海軍の中枢(軍令部)で情報に通じていた弟宮のひとりは、戦況悪化の中、兄=エンペラーに向かって「東條たちは本当の戦況を報告していません・・・」と(いう趣旨のことを)指摘、「制度として自分に報告する責任のある者の言うことを聞くのだ」という長兄と議論が平行線だったという。(これは有名)

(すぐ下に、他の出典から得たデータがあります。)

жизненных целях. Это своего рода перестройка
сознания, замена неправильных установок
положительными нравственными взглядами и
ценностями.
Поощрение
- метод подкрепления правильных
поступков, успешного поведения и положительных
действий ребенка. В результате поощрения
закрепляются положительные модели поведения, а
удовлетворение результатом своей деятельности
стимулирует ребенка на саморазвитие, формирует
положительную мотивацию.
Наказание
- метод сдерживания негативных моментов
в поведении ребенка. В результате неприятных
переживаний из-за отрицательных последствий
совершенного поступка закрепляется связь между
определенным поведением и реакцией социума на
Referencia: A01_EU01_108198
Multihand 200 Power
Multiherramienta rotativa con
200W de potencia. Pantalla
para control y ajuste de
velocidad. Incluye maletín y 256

ちょっと杓子定規なところがあったのね、おにいちゃんは。
万事問題なく進んでいるときは良いのだが、状況が乱れてむちゃくちゃになると辛いわね。
弟宮の危機感の叫びは、「あなたは裸ですよ、どうか目を覚ましてください!」ってことになるよね。
(とまで解釈すると言い過ぎなのかも知れないが、でもそういう意味になるんじゃない?)
「王様は裸だと叫ぶ少年・・・」という話は過去何度か書いたが(7/4、7/12など)、本当にそのような地位にある人にそのような趣旨のことを直言して激論になっていた「弟」がいたのね。

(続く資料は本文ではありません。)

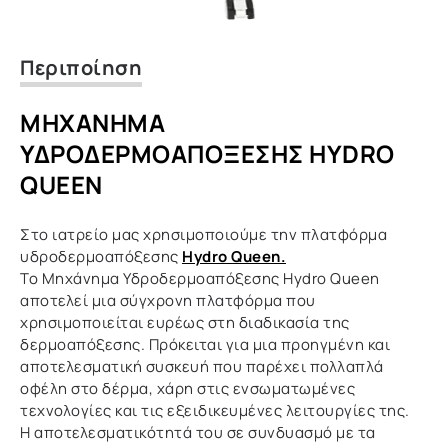
Περιποίηση
ΜΗΧΑΝΗΜΑ
ΥΔΡΟΔΕΡΜΟΑΠΟΞΕΣΗΣ HYDRO
QUEEN
Στο ιατρείο μας χρησιμοποιούμε την πλατφόρμα
υδροδερμοαπόξεσης
Hydro Queen.
Το Μηχάνημα Υδροδερμοαπόξεσης Hydro Queen
αποτελεί μια σύγχρονη πλατφόρμα που
χρησιμοποιείται ευρέως στη διαδικασία της
δερμοαπόξεσης. Πρόκειται για μια προηγμένη και
αποτελεσματική συσκευή που παρέχει πολλαπλά
οφέλη στο δέρμα, χάρη στις ενσωματωμένες
τεχνολογίες και τις εξειδικευμένες λειτουργίες της.
Η αποτελεσματικότητά του σε συνδυασμό με τα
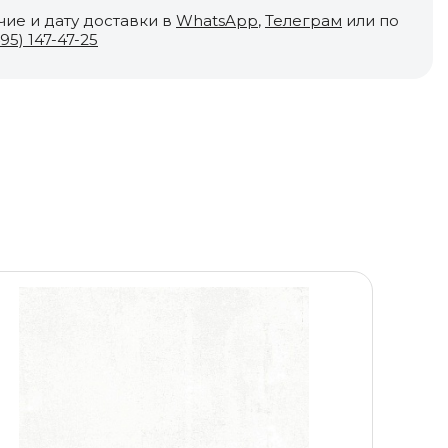
чие и дату доставки в
WhatsApp
,
Телеграм
или по
495) 147-47-25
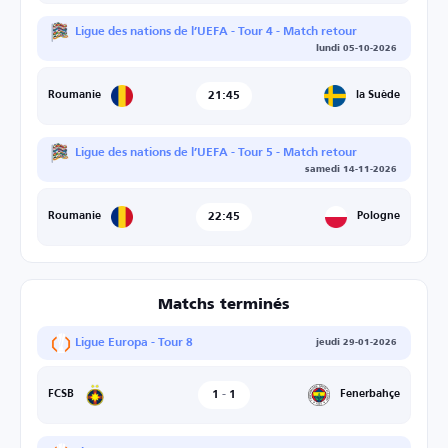
Ligue des nations de l’UEFA - Tour 4 - Match retour
lundi 05-10-2026
21:45
la Suède
Roumanie
Ligue des nations de l’UEFA - Tour 5 - Match retour
samedi 14-11-2026
22:45
Pologne
Roumanie
Matchs terminés
Ligue Europa - Tour 8
jeudi 29-01-2026
1
-
1
Fenerbahçe
FCSB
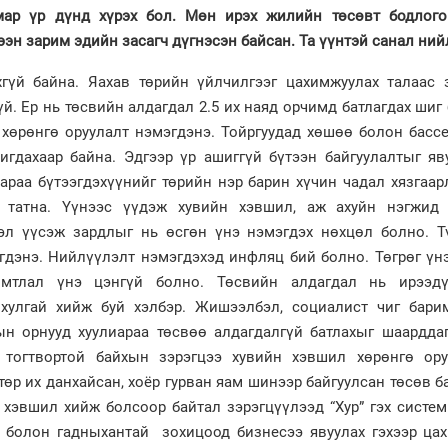
мар үр дүнд хүрэх бол. Мөн ирэх жилийн төсөвт бодлого
эн зарим эдийн засагч дүгнэсэн байсан. Та үүнтэй санал ний
хгүй байна. Яахав төрийн үйлчилгээг цахимжуулах талаас 
үй. Ер нь төсвийн алдагдал 2.5 их наяд орчимд батлагдах шиг
 хөрөнгө оруулалт нэмэгдэнэ. Тойргуудад хөшөө болон басс
игдахаар байна. Эдгээр үр ашиггүй бүтээн байгуулалтыг яв
араа бүтээгдэхүүнийг төрийн нэр барин хүчин чадал хязгаа
 татна. Үүнээс үүдэж хувийн хэвшил, аж ахуйн нэгжид
эл үүсэж зардлыг нь өсгөн үнэ нэмэгдэх нөхцөл болно. Т
дэнэ. Нийлүүлэлт нэмэгдэхэд инфляц бий болно. Төгрөг үнэ
имтлал үнэ цэнгүй болно. Төсвийн алдагдал нь ирээдү
 хулгай хийж буй хэлбэр. Жишээлбэл, социалист чиг бари
н орнууд хуулиараа төсвөө алдагдалгүй батлахыг шаарддаг
 тогтвортой байхын зэрэгцээ хувийн хэвшил хөрөнгө ору
өр их данхайсан, хоёр гурван яам шинээр байгуулсан төсөв б
йн хэвшил хийж болсоор байтал зэрэгцүүлээд “Хур” гэх систе
р болон гадныхантай зохицоод бизнесээ явуулах гэхээр цах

歳の離れた末弟も陸軍に進む。支那派遣軍参謀として勤務していた際、満州事変、支那事変について
「両事変共陛下の御考え又は御命令で戦闘が生じたのではなく、現地軍が戦闘を始めてから、甚だ畏れ多き言葉ではあるが、陛下に爾後の後始末を押しつけ奉ったとも言うべきもの」との文書を書き、「危険文書」として問題になったという。
・・・そうか、「若杉参謀」という変名は、お印の若杉から来ている、と。

本当のことを言っても大丈夫なのは直宮くらいしかいなかった時代、だったのかもね。
戦後も、インタビューなどで「軍人は‘これが大御心だ’とかなんとか言って勝手に走ってしまう」と(いう趣旨のことを)ずばりご指摘。

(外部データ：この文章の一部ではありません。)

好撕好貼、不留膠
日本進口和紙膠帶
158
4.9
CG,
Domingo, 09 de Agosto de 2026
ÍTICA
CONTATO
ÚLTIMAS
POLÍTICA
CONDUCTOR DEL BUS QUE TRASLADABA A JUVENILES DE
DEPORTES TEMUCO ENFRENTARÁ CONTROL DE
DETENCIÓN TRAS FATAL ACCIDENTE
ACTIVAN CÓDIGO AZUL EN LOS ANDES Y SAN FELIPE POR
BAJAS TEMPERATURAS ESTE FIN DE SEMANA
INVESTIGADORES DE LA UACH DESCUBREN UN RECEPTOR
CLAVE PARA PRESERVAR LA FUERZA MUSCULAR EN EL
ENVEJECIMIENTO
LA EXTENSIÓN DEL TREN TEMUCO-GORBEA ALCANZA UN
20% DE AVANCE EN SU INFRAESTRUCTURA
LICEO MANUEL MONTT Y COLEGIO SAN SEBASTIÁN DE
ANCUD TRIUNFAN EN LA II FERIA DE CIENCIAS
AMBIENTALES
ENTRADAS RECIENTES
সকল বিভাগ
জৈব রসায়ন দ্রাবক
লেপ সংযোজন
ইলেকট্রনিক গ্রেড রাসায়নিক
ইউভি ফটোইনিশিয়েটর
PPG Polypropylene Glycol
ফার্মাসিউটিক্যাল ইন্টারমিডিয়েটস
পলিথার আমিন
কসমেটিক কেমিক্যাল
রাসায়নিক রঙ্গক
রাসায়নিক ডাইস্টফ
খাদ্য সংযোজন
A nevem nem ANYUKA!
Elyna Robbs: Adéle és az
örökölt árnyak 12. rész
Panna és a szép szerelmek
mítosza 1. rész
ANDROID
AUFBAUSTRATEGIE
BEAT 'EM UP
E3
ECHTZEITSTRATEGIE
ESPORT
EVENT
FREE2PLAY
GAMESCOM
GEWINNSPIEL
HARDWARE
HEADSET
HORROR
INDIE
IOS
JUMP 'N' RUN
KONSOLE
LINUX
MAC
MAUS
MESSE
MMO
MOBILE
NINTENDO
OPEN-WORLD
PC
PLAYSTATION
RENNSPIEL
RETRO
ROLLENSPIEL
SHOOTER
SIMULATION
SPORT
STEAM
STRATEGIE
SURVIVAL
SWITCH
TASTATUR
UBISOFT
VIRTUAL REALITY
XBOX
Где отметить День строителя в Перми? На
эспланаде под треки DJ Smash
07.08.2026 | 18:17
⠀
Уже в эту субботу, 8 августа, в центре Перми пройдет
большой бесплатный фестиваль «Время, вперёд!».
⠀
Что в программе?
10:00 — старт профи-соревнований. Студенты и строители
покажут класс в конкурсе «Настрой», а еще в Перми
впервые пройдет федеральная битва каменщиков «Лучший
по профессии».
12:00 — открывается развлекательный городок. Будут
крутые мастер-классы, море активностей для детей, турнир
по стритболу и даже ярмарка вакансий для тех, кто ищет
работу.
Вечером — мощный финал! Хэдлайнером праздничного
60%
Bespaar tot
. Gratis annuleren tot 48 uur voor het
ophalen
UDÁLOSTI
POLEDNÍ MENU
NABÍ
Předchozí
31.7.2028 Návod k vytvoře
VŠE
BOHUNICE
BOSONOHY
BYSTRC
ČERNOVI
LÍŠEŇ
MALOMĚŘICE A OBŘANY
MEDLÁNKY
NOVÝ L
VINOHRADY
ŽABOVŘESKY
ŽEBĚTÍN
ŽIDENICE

列強の植民地にされてしまわないようにするためには軍事主導で行くしかないという明治の時点での国家の設計は、とりあえずは正解だったのだろう。
だが、それが暴走し始めて誰にも(天皇にも)止められなくなったという悲劇、というわけか...

翻って(ひょい)、
冷戦という枠組みの下、人口は増加するという条件を所与として形成された政治・経済の仕組み・・・、もうこれでは上手く行かないと十二分に思い知らされてからでないと修正することができなかったのでした、と後世から評価されるんだろな。
「自分はその必要性がわかっていた」と主張するヒトは無数にいましたが、国の方向として合意を形成することがなかなかできずに長い年数を浪費したのでした、と。

えーと、子沢山なのはご健在の末弟で、お孫さんのうちの一人が留学中に‘はじけちゃったりして’週刊誌等をお騒がせ・・・はまた別の話ということで。